A South Coast community advocate has taken home a statewide award, but she doesn’t plan to slow down anytime soon.
“I was really shocked [to win], because I was in a room full of incredible women doing really phenomenal work,” Monica Mudge said.
“I felt really proud to represent our whole South Coast community and particularly the women that I work with.”
The Treading Lightly founder and yoga teacher was chosen from a record 420 nominations as a finalist in the NSW Community Hero category of the 2024 Women of the Year Awards.
She was recently informed she had won.
Ms Mudge, from Mollymook, said she had long focused on the environment and bringing the community together.
“You never do this work in the hope of achieving recognition,” she said.
“From a very young age, I’ve always been really passionate about supporting the natural environment.
“There’s always an element of being a voice for the voiceless.”
Ms Mudge is the president of Treading Lightly, an organisation dedicated to environmental care, which she founded in 2016.

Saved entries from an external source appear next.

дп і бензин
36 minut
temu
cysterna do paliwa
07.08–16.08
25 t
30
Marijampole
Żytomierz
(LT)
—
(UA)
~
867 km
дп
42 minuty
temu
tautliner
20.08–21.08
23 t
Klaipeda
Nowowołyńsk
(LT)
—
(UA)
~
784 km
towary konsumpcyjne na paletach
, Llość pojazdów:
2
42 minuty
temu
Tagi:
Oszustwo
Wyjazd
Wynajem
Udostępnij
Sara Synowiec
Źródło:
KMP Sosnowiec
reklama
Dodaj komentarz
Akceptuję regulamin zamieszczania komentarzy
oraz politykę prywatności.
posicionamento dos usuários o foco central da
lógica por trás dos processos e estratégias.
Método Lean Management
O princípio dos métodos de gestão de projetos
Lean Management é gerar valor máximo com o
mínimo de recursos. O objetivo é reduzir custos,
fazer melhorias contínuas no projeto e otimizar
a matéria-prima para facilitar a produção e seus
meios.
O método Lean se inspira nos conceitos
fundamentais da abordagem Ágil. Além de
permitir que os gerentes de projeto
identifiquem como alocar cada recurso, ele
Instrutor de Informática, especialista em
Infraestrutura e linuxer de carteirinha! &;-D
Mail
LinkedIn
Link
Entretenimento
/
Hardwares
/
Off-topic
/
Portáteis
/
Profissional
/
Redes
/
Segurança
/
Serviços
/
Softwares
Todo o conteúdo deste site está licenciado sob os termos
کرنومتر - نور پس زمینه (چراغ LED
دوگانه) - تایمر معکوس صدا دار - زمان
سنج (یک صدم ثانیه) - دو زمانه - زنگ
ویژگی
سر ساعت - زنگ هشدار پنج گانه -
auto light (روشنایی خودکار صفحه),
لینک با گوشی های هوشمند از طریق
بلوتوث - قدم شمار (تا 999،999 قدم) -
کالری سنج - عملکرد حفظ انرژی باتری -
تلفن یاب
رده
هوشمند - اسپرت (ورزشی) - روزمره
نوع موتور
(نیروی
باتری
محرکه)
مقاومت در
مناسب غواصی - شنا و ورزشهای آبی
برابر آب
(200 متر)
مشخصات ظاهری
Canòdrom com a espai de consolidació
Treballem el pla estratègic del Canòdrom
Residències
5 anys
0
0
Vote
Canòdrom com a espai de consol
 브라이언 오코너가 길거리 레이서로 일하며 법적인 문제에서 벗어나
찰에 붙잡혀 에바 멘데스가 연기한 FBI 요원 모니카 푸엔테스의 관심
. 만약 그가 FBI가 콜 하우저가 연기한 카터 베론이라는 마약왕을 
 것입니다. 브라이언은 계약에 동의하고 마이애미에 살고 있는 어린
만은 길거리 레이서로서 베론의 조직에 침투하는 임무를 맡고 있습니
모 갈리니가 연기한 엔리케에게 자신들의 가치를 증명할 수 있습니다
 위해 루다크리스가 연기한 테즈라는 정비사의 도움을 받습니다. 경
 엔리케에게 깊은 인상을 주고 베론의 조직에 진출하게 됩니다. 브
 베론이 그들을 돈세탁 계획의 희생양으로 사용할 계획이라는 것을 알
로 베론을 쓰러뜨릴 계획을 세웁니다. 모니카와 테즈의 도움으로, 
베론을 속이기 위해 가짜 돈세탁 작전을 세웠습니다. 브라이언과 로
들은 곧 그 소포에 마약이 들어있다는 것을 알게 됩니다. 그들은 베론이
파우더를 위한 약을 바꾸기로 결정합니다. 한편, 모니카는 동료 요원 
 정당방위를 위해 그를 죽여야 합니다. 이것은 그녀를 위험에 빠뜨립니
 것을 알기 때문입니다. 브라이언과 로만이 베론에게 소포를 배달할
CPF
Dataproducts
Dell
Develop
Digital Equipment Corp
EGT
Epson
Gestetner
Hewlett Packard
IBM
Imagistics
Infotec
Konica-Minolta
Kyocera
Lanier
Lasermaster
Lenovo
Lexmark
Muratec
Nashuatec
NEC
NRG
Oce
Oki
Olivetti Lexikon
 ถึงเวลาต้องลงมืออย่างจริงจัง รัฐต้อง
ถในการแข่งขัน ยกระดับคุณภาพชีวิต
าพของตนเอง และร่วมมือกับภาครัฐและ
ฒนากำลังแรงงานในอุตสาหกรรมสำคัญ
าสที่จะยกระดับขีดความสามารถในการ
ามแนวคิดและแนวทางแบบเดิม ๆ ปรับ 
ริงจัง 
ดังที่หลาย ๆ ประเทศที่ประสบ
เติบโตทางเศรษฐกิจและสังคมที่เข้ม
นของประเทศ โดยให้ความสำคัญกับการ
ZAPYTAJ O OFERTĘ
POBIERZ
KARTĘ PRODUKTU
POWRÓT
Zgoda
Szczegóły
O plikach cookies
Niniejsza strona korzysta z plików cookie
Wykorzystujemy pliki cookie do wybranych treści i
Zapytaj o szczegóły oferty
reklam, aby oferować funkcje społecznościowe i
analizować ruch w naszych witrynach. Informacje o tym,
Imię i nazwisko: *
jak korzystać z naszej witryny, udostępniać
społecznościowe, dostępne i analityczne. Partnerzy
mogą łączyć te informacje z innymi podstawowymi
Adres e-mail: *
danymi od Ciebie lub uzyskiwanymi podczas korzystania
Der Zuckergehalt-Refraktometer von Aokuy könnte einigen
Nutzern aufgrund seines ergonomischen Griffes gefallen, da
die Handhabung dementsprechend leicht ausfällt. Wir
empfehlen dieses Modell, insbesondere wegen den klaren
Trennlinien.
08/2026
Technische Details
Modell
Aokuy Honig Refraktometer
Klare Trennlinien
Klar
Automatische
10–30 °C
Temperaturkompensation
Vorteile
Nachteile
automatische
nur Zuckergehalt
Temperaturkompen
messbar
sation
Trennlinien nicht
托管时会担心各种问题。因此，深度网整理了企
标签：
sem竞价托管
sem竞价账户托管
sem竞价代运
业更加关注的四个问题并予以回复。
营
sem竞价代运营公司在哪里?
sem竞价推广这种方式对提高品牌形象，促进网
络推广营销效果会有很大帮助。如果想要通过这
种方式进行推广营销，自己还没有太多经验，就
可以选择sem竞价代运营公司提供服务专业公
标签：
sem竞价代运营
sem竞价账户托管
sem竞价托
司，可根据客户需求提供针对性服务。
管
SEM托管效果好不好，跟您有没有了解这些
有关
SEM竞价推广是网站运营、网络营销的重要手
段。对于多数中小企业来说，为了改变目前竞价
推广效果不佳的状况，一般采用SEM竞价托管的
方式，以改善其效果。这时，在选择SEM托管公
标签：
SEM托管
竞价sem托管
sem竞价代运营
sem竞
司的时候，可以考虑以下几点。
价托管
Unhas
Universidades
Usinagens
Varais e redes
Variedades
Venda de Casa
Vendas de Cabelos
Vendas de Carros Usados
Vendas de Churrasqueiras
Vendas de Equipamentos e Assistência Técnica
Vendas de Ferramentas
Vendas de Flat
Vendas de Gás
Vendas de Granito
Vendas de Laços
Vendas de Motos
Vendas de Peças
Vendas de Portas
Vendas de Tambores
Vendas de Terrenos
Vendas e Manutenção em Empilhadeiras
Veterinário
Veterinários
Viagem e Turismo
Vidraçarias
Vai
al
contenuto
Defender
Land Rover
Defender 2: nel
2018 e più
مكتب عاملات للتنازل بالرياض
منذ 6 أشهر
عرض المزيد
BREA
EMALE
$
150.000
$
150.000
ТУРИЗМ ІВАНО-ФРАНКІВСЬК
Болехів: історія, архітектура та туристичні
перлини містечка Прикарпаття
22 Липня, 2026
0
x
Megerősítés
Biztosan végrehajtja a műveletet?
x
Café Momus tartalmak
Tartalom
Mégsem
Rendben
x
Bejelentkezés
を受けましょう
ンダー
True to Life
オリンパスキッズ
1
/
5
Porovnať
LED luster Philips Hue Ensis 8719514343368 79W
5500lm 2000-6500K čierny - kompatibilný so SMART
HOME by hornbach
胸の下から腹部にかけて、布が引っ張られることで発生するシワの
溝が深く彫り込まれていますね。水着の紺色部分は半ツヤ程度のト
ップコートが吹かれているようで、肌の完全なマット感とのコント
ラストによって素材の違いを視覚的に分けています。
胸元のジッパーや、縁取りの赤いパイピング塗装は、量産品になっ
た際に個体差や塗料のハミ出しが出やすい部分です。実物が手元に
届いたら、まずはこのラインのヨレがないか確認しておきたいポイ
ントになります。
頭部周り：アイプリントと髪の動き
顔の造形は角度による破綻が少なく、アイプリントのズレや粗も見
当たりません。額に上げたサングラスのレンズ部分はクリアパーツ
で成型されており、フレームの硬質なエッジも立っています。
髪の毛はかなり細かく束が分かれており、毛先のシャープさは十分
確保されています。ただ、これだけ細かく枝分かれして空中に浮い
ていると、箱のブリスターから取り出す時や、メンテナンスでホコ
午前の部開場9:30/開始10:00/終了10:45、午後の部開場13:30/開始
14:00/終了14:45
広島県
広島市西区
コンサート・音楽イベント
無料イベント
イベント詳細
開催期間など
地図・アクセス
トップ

Since the 2019-2020 Black Summer bushfires, she has also increased her environmental advocacy work and is currently a community resilience officer in the disaster recovery sector.
“My work is working with local communities along the South Coast post-disasters and working with them to explore grief, loss and change as a really important part of being able to recover and prepare for the future,” she said.
“That is all so when we have situations like the bushfires or COVID, we’re not relying so much on outside assistance or resources.”
She also operates a South Coast yoga studio, WYLD Spaces, in Milton.
“My main focus in that space is to bring people into awareness of what they need on a somatic level,” she said.
“Sometimes this world is quite busy and demanding, and we forget to look after ourselves.
“The work I do in the studio enables me to do the work that I do in the community – if you don’t find time to look after yourself, you’re not able to give to your community.”
In the coming months, Ms Mudge’s goal is to position her yoga studio as a space where the community can gather, and to seek longer-term funding for Treading Lightly.
“It’s a really important space for our youth – and for our whole community, actually, as lots of not-for-profit organisations use the space and we collaborate to do really wonderful things.”
Ms Mudge also hopes to have an impact on a personal level.
“I have two daughters who are young adults now, and I want to make sure I’ve left a legacy for them that is hopeful,” she said.
“But being hopeful is one thing – I want to have a legacy of active hope, which means actually getting out there and doing something about it rather than wishing things will get better.
“I hope to also leave a legacy for the community, with spaces a community can come to when they need assistance with environmental issues.”